# Insurance



## sparky (Aug 16, 2002)

I see that there was another post on this issue before, but I was hoping to get some more input from the people on this forum about the need for insurance, the cost for a policy or possibly a rider clause on another policy - Is there an association for martial artists, schools or instructors that would provide a blanket policy?

I am required to carry insurance on my club and this year my provider will double my premiums.


----------



## lvwhitebir (Aug 19, 2002)

I have insurance and wouldn't think of opening without it.

There are a couple of places that offer insurance specifically for martial arts schools.  Sport and Fitness is the one I'm currently with, although I'm thinking of changing.

I've never had a claim so I have no way of evaluating them beyond the price I pay.

   WhiteBirch


----------



## sparky (Aug 19, 2002)

I am looking at changing to Sport and Fitness as they have offered me a better rate than the company I am with now - who are you looking at changing to.


----------



## Roland (Aug 19, 2002)

He got some good deal from some firm near T.O.!
I will try to get the info for you, I know that they are now trying to specialize in Martail arts, and have sent out flyers to other schools now!
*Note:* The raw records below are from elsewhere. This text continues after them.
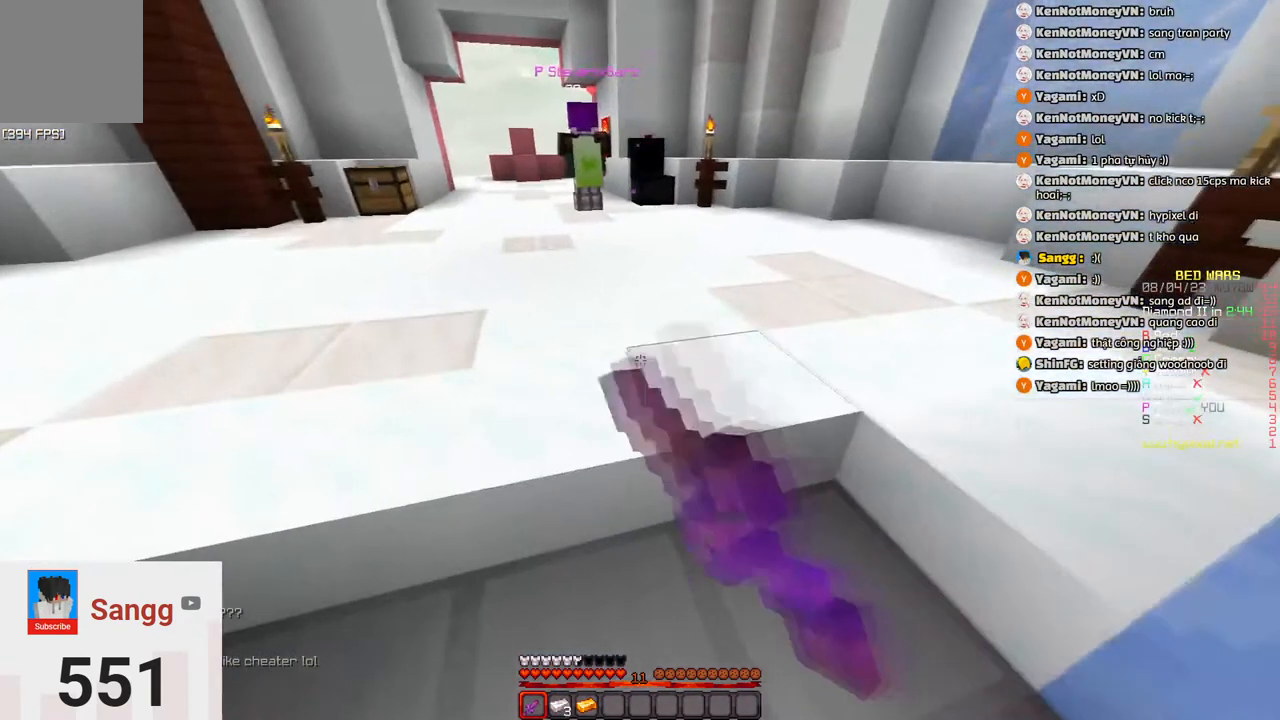
{"keys": ["d"]}
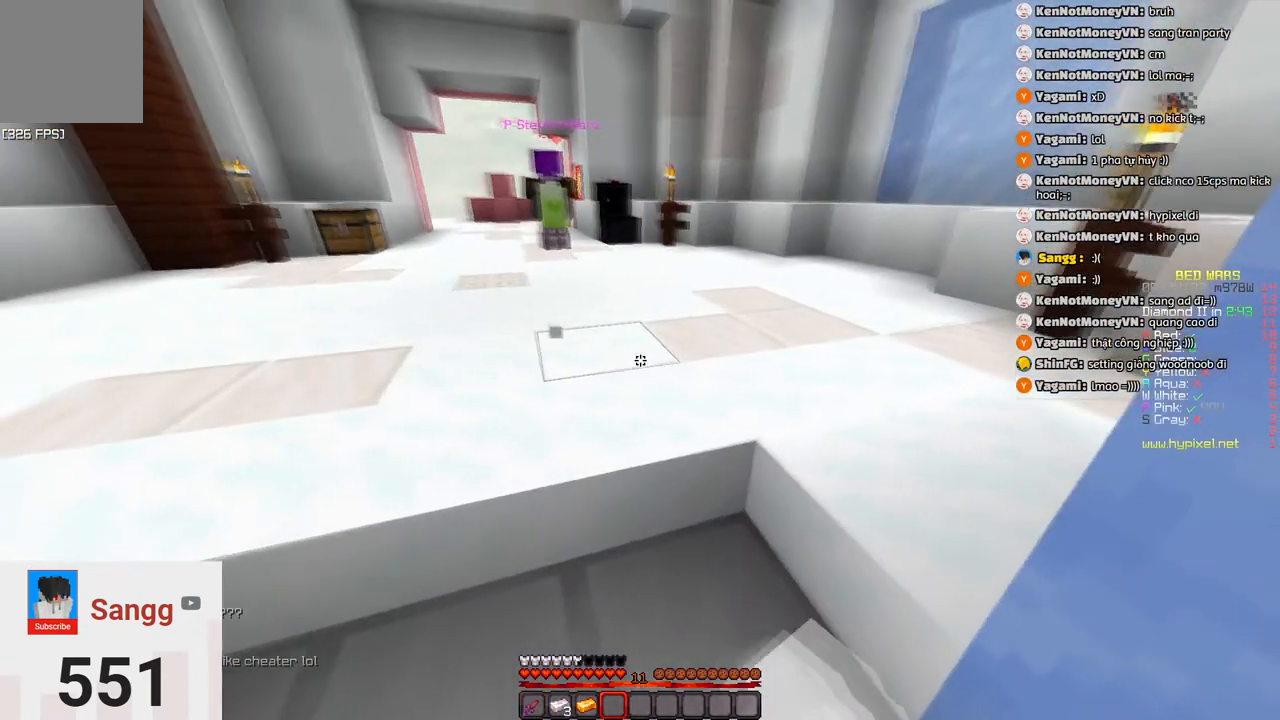
{"keys": [], "events": [[33, "a", "down"], [66, "d", "up"], [250, "a", "up"]]}
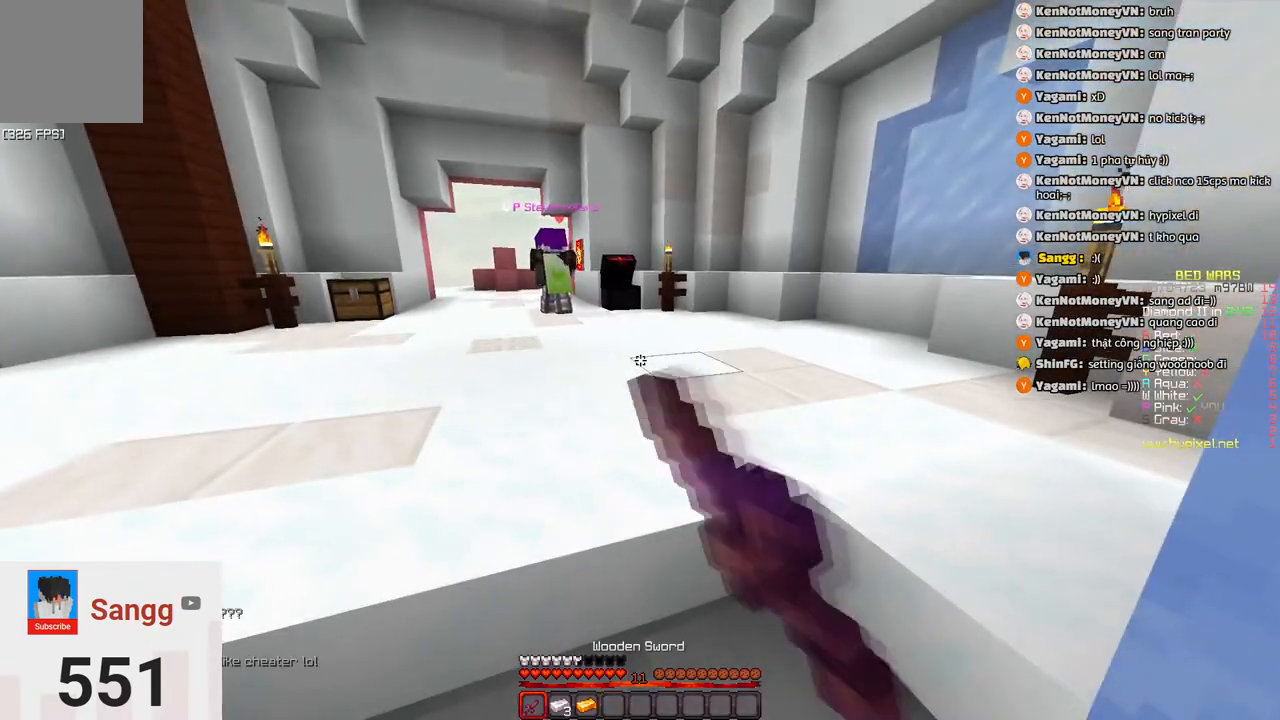
{"keys": ["w"]}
over $200 000 in Liability, guess we need it!


----------



## sparky (Aug 20, 2002)

I am required to carry a $2 mil  Liablity. I was/am with BSW&M in willowdale but they have changed carriers and after 5 year with out a claim they reduced my coverage and doubled my premiums
keep in touch - thanks


----------



## lvwhitebir (Aug 20, 2002)

> _Originally posted by sparky _
> 
> *I am looking at changing to Sport and Fitness as they have offered me a better rate than the company I am with now - who are you looking at changing to. *



I don't remember the name of the company but the phone number is 1-800-207-6603.  According to my Sifu, they will save me over $400 per year.  I haven't made the time to call them yet, though.

   WhiteBirch


----------



## GouRonin (Aug 20, 2002)

> _Originally posted by sparky _
> *I am required to carry a $2 mil  Liablity. I was/am with BSW&M in willowdale but they have changed carriers and after 5 year with out a claim they reduced my coverage and doubled my premiums
> keep in touch - thanks *



You want me to go down there and tell them that they better go back to the old way or someone is _"gonna have a little accident?"_
:shrug:


----------



## Roland (Aug 20, 2002)

but here is the number anyway. 

(416) 493-0050

ask for Owen Wiiliams


----------



## sparky (Aug 21, 2002)

I think BSW&M or BSM&W 
Yep Owen Williams - thanks for the input Roland


----------



## Roland (Aug 21, 2002)

Keep us all updated man.
Thats what this forum is for, so we can all help each other out!


----------



## sparky (Aug 22, 2002)

In the US there is alot more to pick from the - USMA offers a pretty good deal 

Here in Canada I have only found 2 options so far - BSM&W and Sport Fitness - the search continues..........


----------



## Roland (Aug 22, 2002)

Never heard about them before these posts.
Any info on them, phone number & stuff!


----------



## GouRonin (Aug 22, 2002)

Check out Black Belt Magazine's October 2002 issue. There is a write up regaring insurance on Page 58 with some leads. You might have some luck calling and asking them.


----------



## Roland (Aug 22, 2002)

I have heard they would like to help us out, but........
No can do I guess.


----------



## Roland (Sep 12, 2002)

some guy got his neck broken at a school martial arst club.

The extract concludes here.